Была зимняя ночь. Я лежал в постели, накрывшись с головой одеялом, и, блаженствуя в мягкой тёплой тьме, упоённо мечтал. Как всегда, появился отец, на сей раз в облике средневекового полководца в шлеме и латах. Он и мне вручил маленькие латы. Когда он затягивал на мне нагрудник, меня охватило какое-то странное приятное волнение, я стал просить, чтобы он затянул как можно туже, так, чтобы трудно было дышать. Потом он надел мне на голову большой рогатый шлем, его тяжесть придавила меня к земле, я еле удержался на ногах. Улыбнувшись, отец поднял меня и посадил на коня. Вот сейчас мы — отец и я — пойдём на войну и там погибнем. Сначала ранят меня, и отец станет ухаживать за мной, когда же я умру у него на руках, сделает себе харакири. Впрочем, нет, не так, лучше пусть отец поможет мне покончить с собой. Пусть пронзит мне горло своим коротким мечом. Какая сладкая смерть! Тут мои грёзы были прерваны. Наш старый дом ходил ходуном и скрипел, где-то послышался звук упавшего тела, раздался вопль. В саду громко залаяла собака. Я выскочил прямо в пижаме. Постель матери была пуста. На письменном столике в гостиной лежали открытые книга и тетрадь. Мне показалось зловещим предзнаменованием то, что чернильница была перевёрнута и со стола на пол свисала чёрная нитка чернил. Ясно, что ещё минуту назад мать была здесь. Я выскочил в коридор и снова услышал крики. Они доносились со второго этажа. «Перестань, больно, бо-льно!» Потом — звук упавшего тела. Наверное, Икуо швырнул мать на пол. Первым моим чувством была не жалость, а жгучий стыд — теперь все соседи узнают, что творится у нас в доме. Я даже не особенно удивился, просто подумал: вот, началось наконец.

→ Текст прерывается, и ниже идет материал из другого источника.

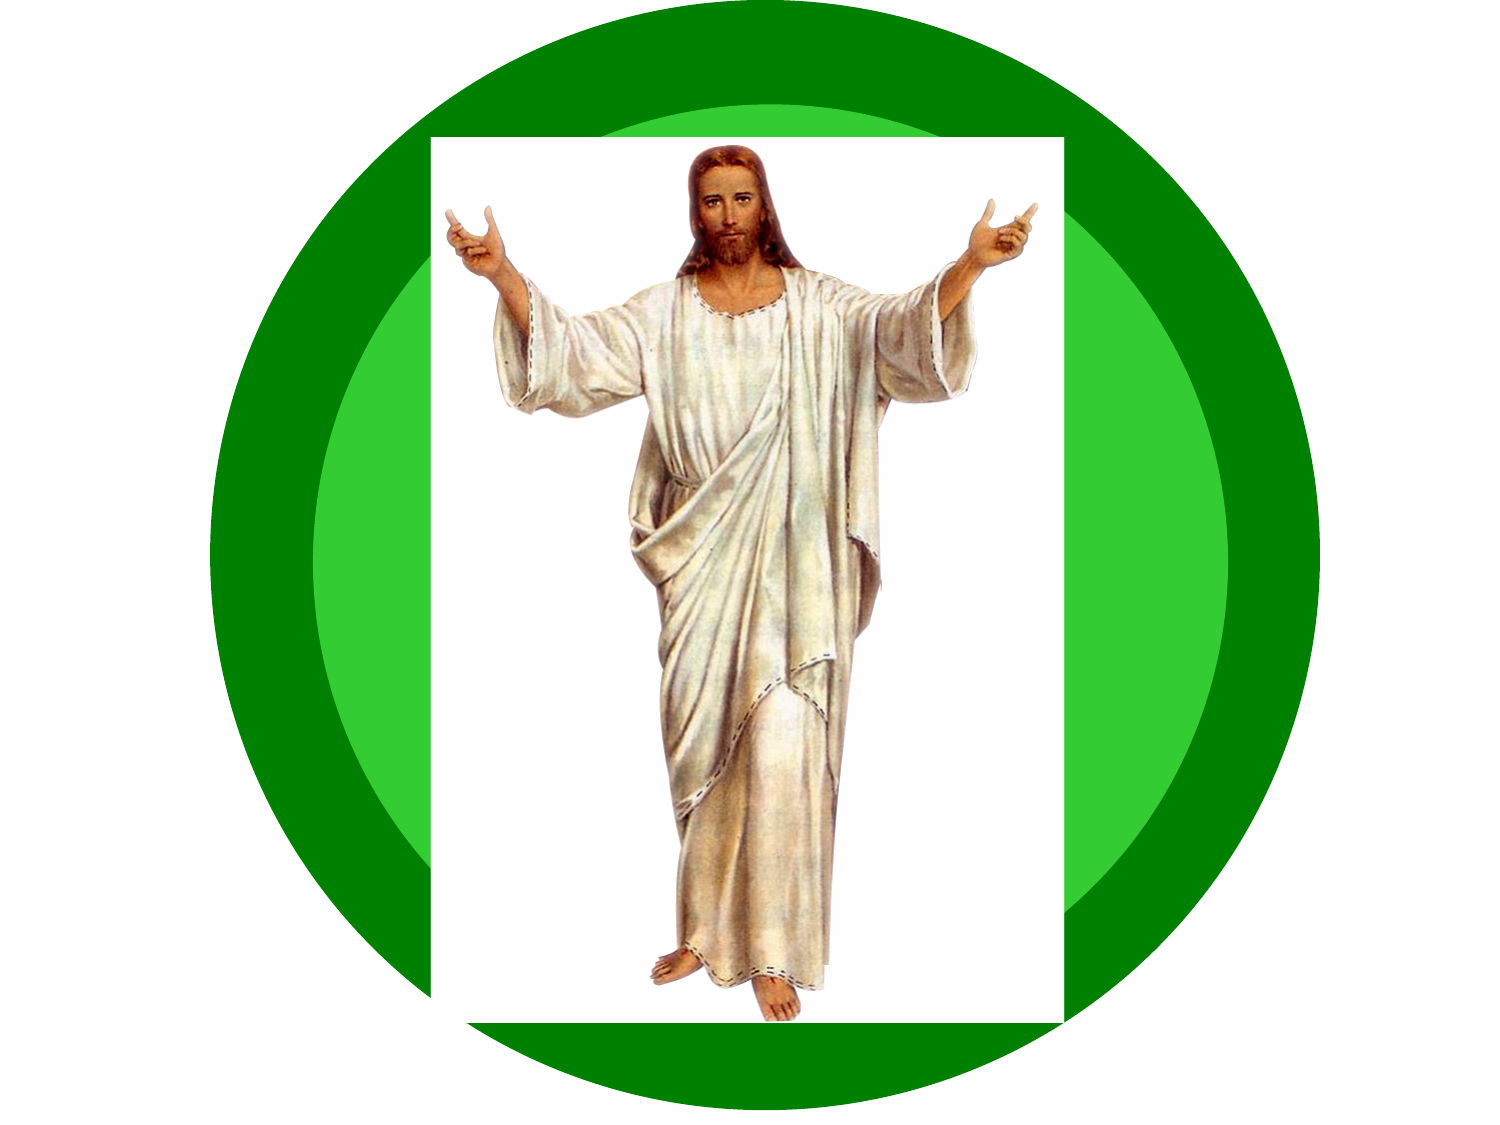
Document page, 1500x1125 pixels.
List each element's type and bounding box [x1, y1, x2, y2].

text_box [1069, 215, 1229, 909]
text_box [210, 0, 1321, 1020]
text_box [479, 1031, 1051, 1111]
text_box [312, 261, 425, 862]
text_box [605, 104, 936, 135]
picture [430, 136, 1065, 1023]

Грохот упавших перегородок, звон разбитого стекла. Потом со второго этажа полетели вниз разные предметы. Пресс-папье, ножницы, книги — каждый раз я ждал, что следующей будет мать.

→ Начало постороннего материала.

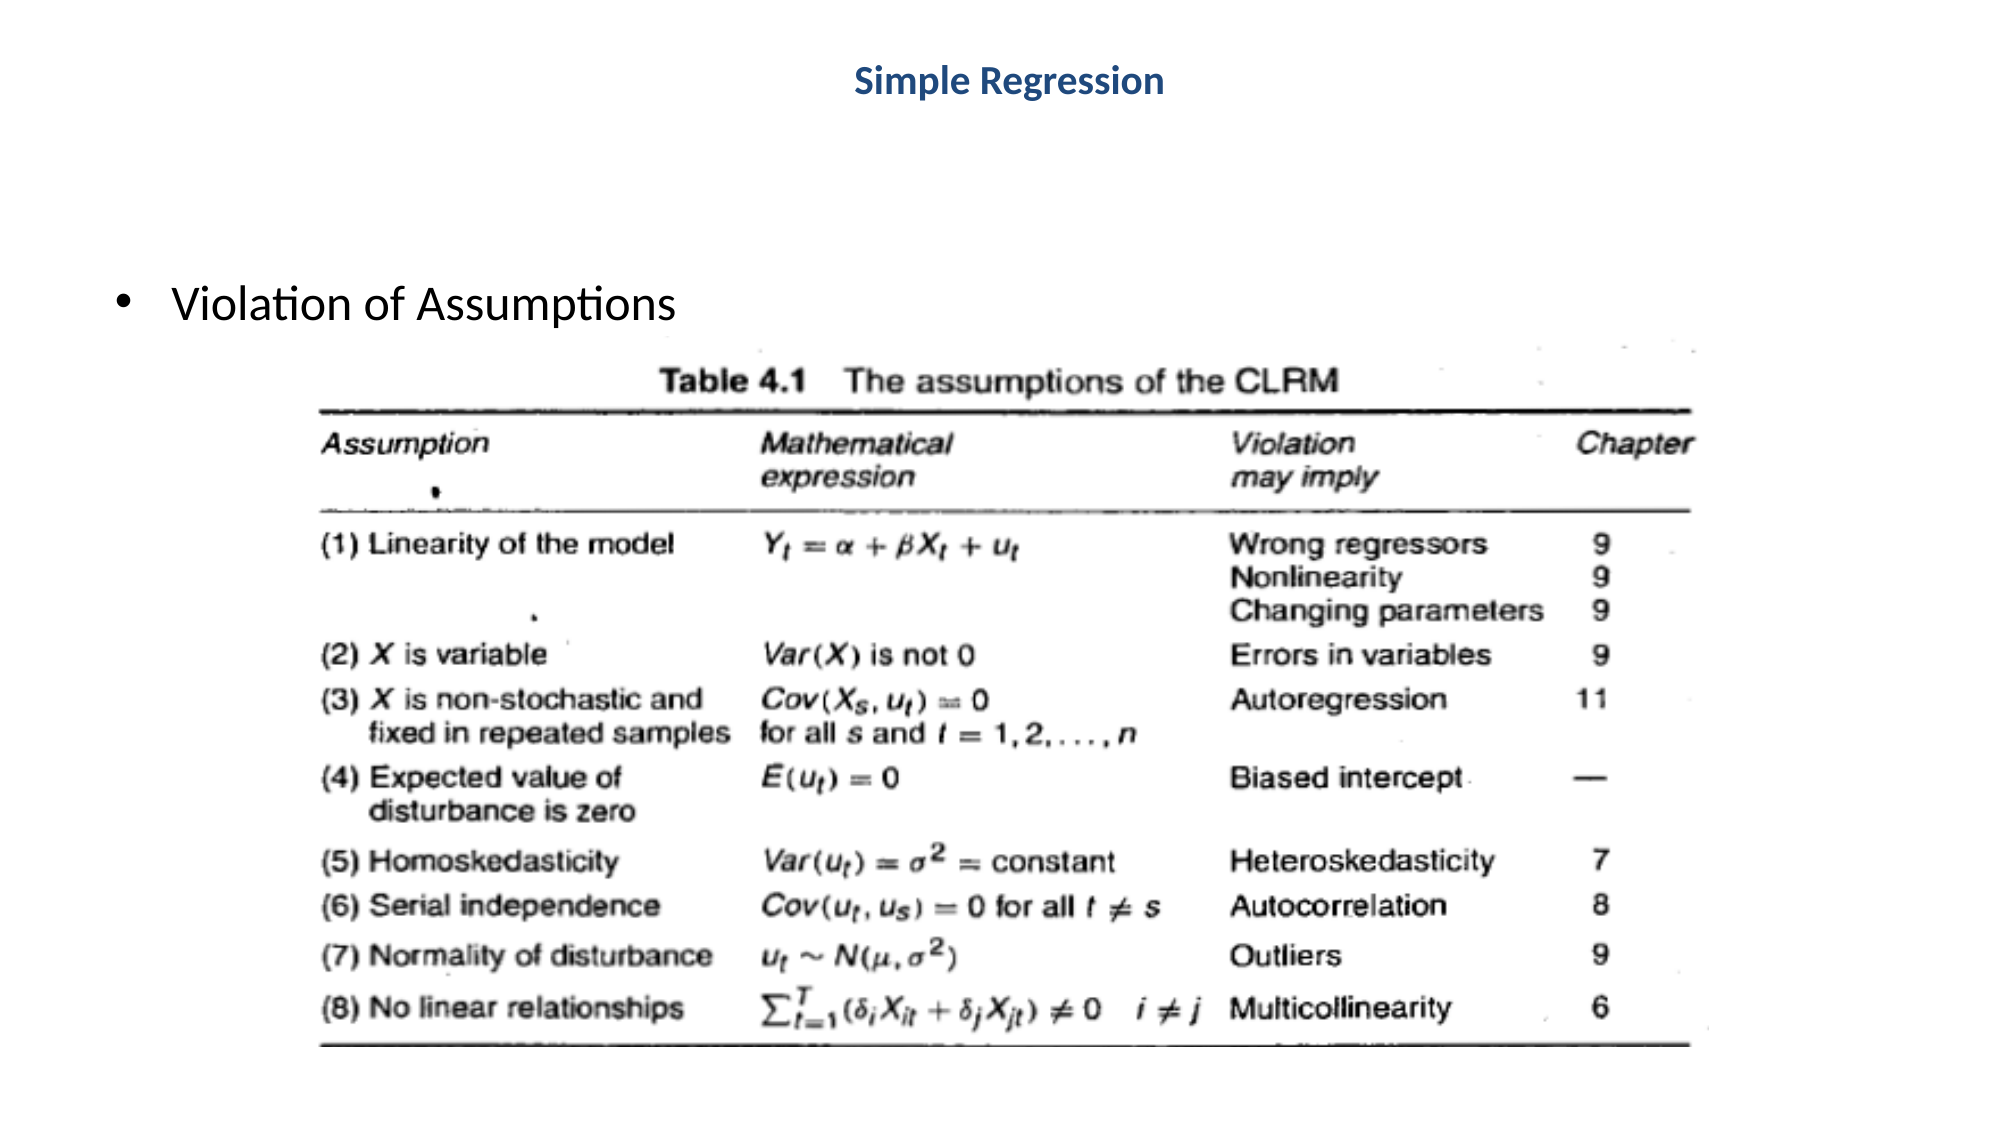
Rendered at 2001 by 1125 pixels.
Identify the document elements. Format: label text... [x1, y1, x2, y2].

list Violation of Assumptions [99, 262, 1900, 1005]
picture [299, 336, 1710, 1048]
title Simple Regression [335, 45, 1686, 161]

— Малыш, твоей матушке грозит смертельная опасность. Что будем делать? — спросила Сидзуя.
Тут я впервые осознал, что брат может убить мать. Но даже мысль о её смерти не поколебала моего спокойствия. Я ощущал себя лесорубом, перед которым с каждым новым поваленным деревом открываются новые горизонты. При этом я проявил явную расчётливость. Мать умрёт, думал я, Икуо, как убийцу, посадят в тюрьму, мы с Макио останемся вдвоём, потом я как-нибудь потихоньку прикончу его и стану единственным владельцем нашего дома. Деревья упадут одно за другим, и взору откроется чистое синее небо и далёкие горы — таким рисовалось мне будущее.

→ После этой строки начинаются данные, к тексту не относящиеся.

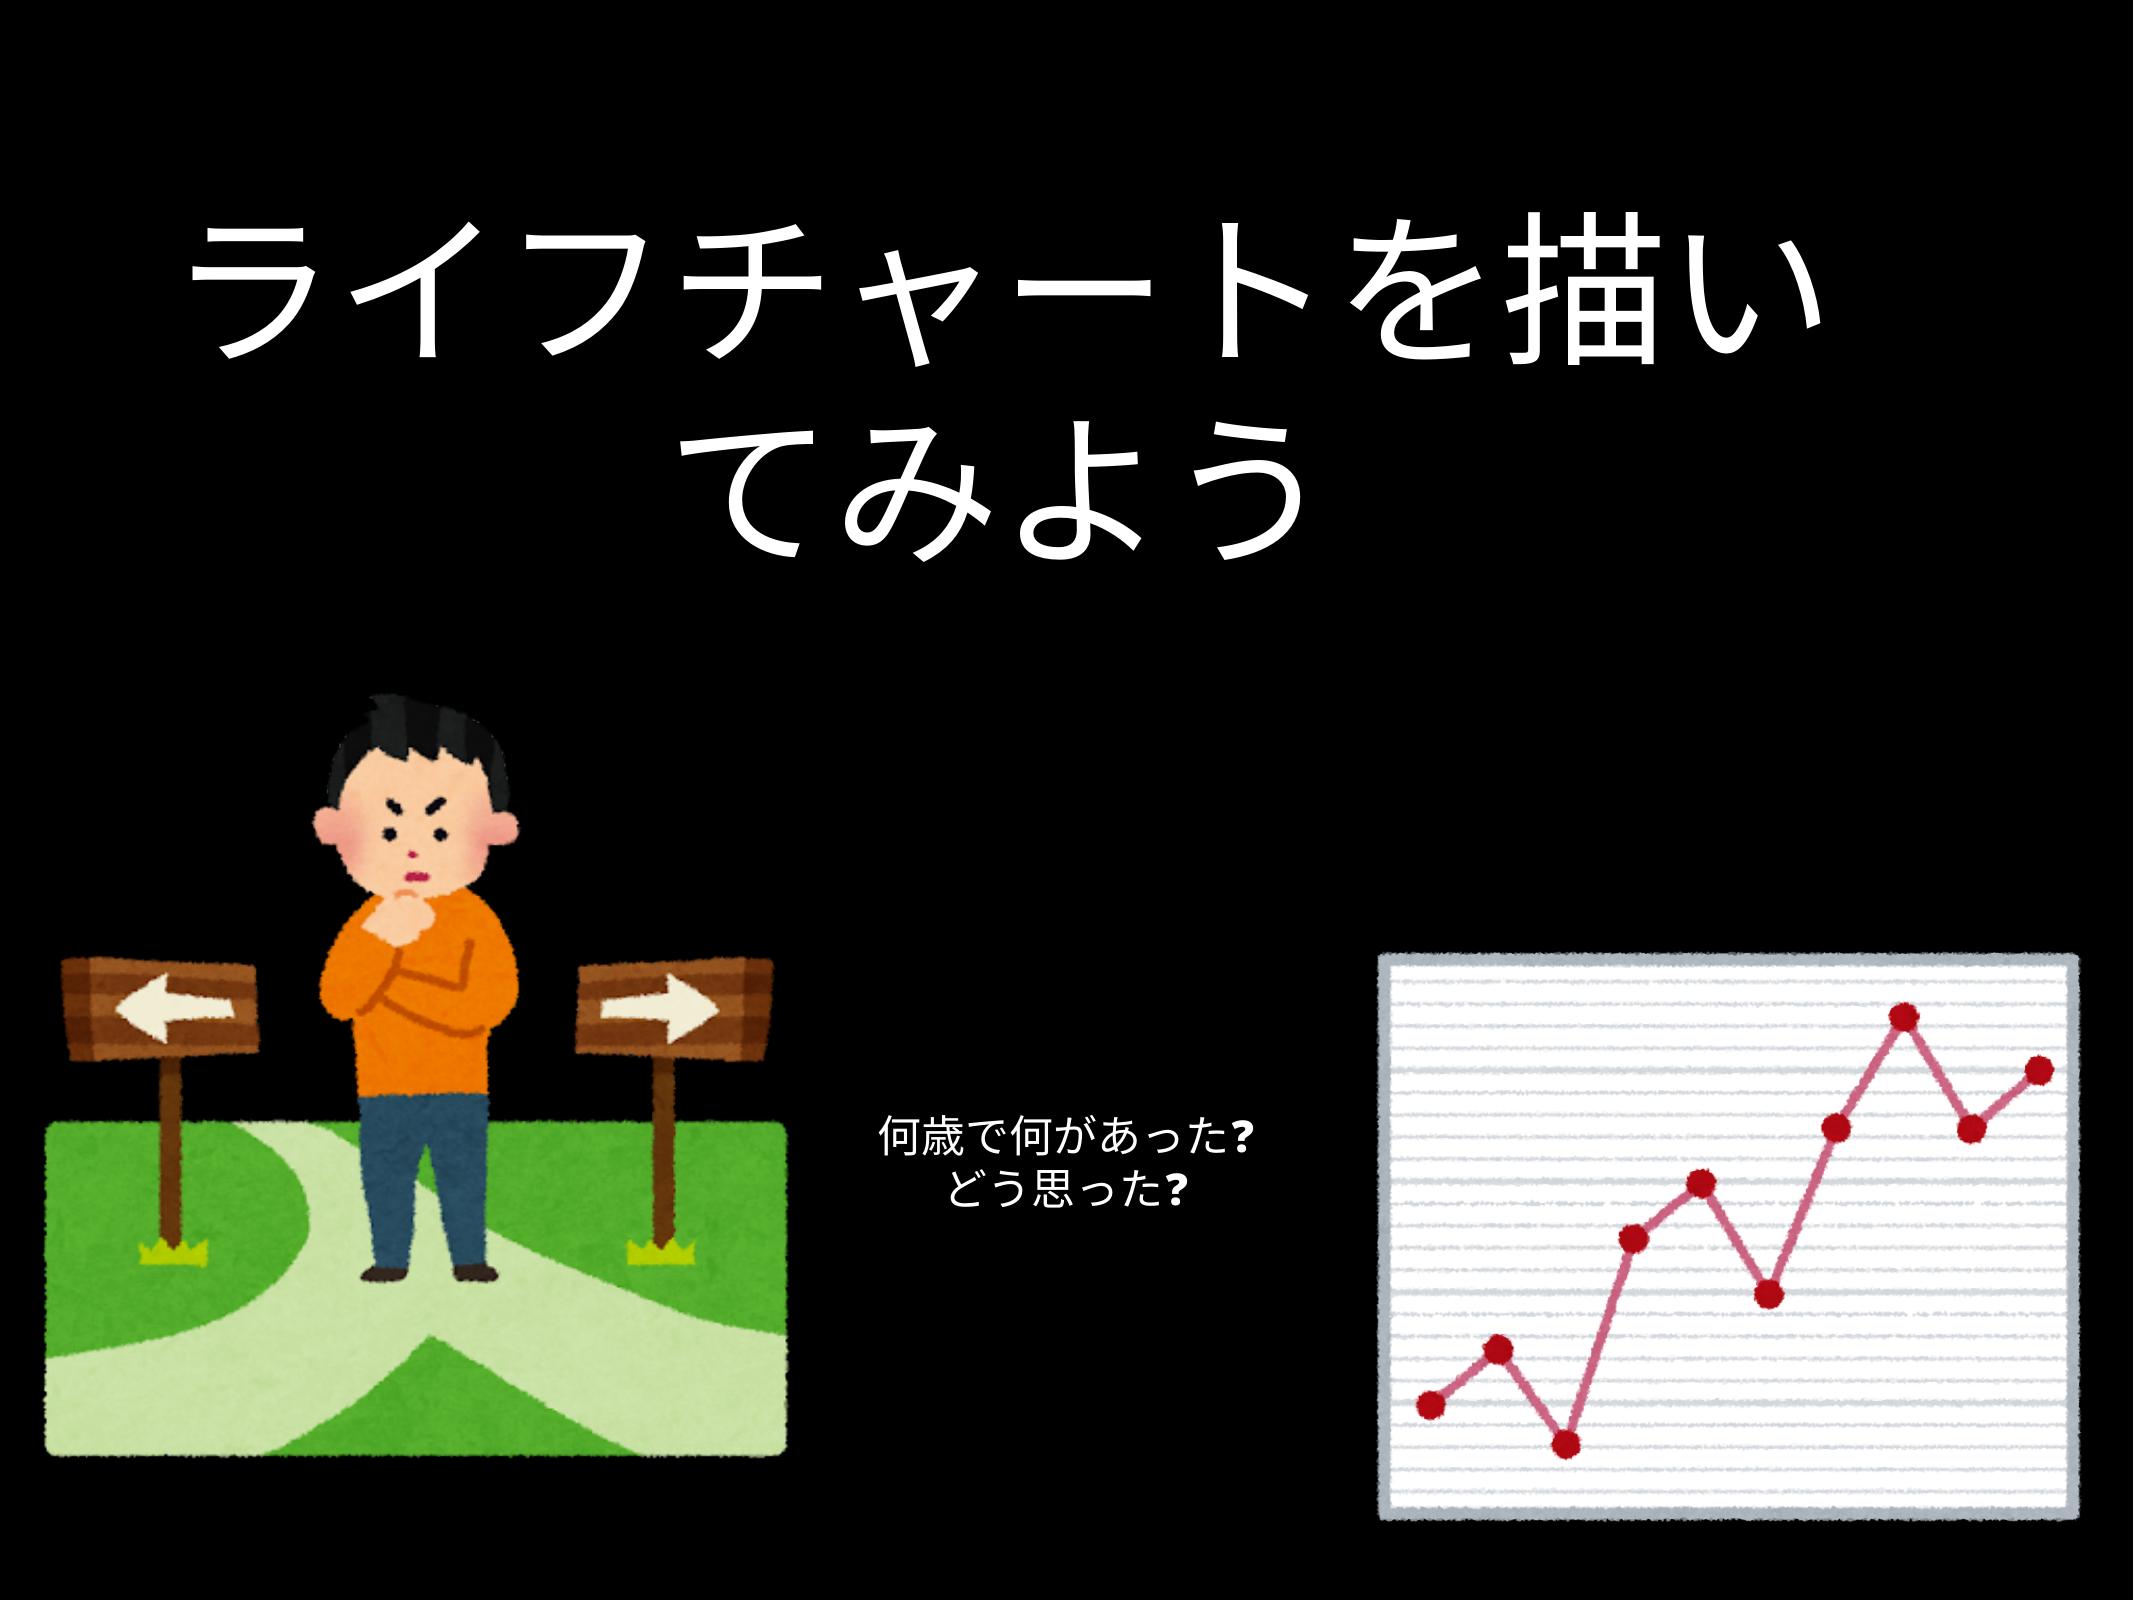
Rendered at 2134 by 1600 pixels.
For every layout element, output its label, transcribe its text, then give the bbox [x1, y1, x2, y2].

picture [1354, 859, 2108, 1600]
subtitle 何歳で何があった❓ どう思った❓ [823, 1100, 1354, 1287]
picture [7, 650, 823, 1484]
title ライフチャートを描いてみよう [141, 51, 1859, 595]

Между тем шум на втором этаже усилился. Мать кричала что-то невнятное, Икуо рычал, словно дикий зверь. Сидзуя бросилась было за полицейским. Я настиг её у кухонной двери и, схватив нож, пригрозил:
— Не смей! Попробуй только позвать полицейского, убью сразу.
Сидзуя без сил опустилась на порог. Я приставил кончик ножа к её шее, она дрожала от страха. Мне было приятно ощущать собственную силу и покорность жертвы.
— Давай-ка ложись. Только сначала запри дверь, — приказал я и бросил нож в раковину.